## EXTRACT TO READ
[START]
Features of Indirect Taxes
1. Taxable Event: The indirect
taxes are levied on purchase/sale/manufacture of goods and provision of
services.
Ref:
1. Balachandran V - Indirect Taxes
2. ICAI - Indirect Taxes
3. ICSI - Indirect Taxes
4. ICMAI - Indirect Taxes
5. LPU - Indirect Taxes
2. Incidence & Impact:
In case of indirect taxes, the incidence and impact fall on two different persons.
It means the tax burden is shifted by the supplier to the buyer or recipient of
goods or services.
3. Regressive Taxation:
The indirect taxes do not depend on paying capacity as tax payable on commodity
is same whether it is purchased by a poor man or rich person. Therefore,
indirect taxes are regressive in nature. There are exceptions to this argument
as higher taxes may be imposed on luxury goods.
[END]
## DATA SHOWN
[START]
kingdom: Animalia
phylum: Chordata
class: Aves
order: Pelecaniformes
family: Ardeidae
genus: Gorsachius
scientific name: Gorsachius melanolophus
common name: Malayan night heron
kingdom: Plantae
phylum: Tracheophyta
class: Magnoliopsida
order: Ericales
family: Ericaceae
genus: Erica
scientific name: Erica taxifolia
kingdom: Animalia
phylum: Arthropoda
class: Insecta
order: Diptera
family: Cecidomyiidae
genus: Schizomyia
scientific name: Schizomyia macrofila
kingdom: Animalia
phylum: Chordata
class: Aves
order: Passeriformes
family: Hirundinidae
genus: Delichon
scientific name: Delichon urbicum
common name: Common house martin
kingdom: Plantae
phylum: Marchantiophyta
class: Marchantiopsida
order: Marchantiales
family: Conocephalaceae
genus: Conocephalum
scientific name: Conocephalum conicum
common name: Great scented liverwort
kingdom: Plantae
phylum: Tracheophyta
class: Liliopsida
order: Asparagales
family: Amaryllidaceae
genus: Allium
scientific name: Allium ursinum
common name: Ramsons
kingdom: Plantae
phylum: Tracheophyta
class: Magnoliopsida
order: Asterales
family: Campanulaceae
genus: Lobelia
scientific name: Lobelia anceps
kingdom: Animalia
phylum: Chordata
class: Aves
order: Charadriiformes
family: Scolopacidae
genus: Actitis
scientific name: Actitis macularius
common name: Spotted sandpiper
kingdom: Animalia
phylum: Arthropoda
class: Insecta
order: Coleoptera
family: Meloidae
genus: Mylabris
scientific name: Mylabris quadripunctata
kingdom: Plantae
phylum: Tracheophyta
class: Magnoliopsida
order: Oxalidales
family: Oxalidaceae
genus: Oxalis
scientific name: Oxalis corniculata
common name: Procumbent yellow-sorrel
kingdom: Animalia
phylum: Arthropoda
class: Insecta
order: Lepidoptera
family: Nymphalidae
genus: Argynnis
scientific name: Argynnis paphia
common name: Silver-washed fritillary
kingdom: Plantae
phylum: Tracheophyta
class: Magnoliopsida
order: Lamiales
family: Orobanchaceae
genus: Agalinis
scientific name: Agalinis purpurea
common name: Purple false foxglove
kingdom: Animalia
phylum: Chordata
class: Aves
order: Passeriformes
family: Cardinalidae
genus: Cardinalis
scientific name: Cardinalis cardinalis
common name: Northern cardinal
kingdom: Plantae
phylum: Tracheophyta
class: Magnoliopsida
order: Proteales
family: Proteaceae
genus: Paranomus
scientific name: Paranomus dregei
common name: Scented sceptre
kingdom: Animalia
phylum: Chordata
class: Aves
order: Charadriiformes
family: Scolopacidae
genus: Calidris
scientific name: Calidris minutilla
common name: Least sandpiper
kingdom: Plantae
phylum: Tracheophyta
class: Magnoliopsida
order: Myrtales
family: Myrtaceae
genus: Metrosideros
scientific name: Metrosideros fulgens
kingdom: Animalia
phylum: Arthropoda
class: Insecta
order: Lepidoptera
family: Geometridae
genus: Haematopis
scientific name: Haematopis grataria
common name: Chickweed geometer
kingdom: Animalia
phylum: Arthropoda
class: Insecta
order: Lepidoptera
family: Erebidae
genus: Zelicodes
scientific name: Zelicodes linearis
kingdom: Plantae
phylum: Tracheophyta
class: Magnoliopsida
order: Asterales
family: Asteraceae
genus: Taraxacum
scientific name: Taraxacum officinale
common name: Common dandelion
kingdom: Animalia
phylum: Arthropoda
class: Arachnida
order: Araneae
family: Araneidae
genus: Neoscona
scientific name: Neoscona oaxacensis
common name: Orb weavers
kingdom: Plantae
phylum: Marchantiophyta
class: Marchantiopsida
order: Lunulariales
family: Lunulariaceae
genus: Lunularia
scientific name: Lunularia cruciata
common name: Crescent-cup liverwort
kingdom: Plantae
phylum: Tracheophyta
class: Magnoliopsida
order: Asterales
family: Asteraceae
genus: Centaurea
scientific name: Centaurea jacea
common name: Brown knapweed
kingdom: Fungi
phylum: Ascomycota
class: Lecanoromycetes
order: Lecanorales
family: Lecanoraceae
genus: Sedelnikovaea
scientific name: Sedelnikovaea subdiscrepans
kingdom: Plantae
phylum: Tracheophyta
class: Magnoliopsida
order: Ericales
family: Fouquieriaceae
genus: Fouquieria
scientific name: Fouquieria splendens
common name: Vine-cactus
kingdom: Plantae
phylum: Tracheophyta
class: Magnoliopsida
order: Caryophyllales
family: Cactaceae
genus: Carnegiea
[END]
## OBJECTIVES
• a. Which features of indirect taxes does the text on indirect taxes name in its numbered headings?
• b. Could you carry on the text on indirect taxes from where it stops?
The entries are separate material from the text on indirect taxes.

## TASK-BY-TASK ANSWERS
• a. Taxable Event, Incidence & Impact, Regressive Taxation

• b.
4. Impact of Indirect Tax:
The indirect tax on goods and services increases its price. This leads to
inflationary trend.
5. Promotes Welfare:
The harmful or sin products like alcohol, tobacco, etc. may be taxed at higher
rate. This practice not only discourages consumption of such goods but also
increases the revenue of the State.
6. Major Source of Revenue:
In India, the contribution of indirect taxes to total tax revenue is more than
50%. Therefore, it is a major source of tax revenue for the Government.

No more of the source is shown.